- **What you are asked to do**
Could you transcribe all the entries exactly, omitting the pictures?

- **Material shown**
□ □ □ □

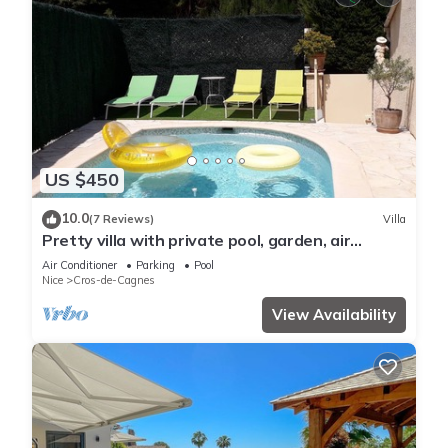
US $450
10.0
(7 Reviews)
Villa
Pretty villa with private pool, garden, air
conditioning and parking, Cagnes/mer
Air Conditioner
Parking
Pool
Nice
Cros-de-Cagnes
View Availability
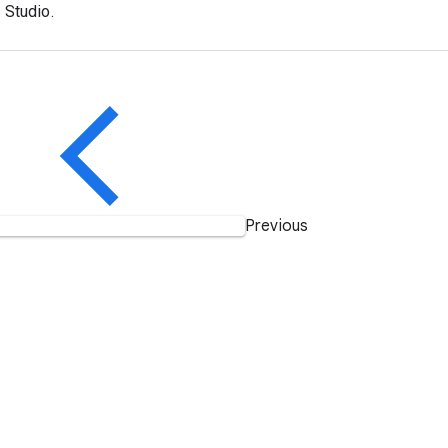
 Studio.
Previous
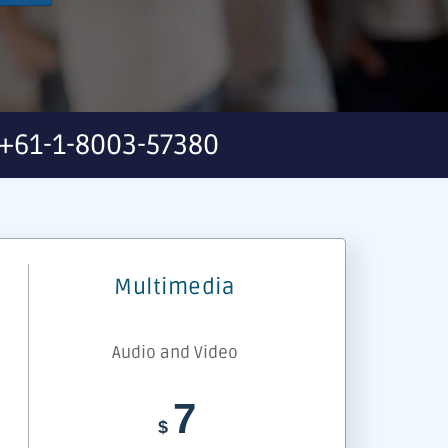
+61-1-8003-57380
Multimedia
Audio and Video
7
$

□ □ □ □

- **Response below**
US $450
10.0
(7 Reviews)
Villa
Pretty villa with private pool, garden, air
conditioning and parking, Cagnes/mer
Air Conditioner
Parking
Pool
Nice
Cros-de-Cagnes
View Availability
 Studio.
Previous
+61-1-8003-57380
Multimedia
Audio and Video
7
$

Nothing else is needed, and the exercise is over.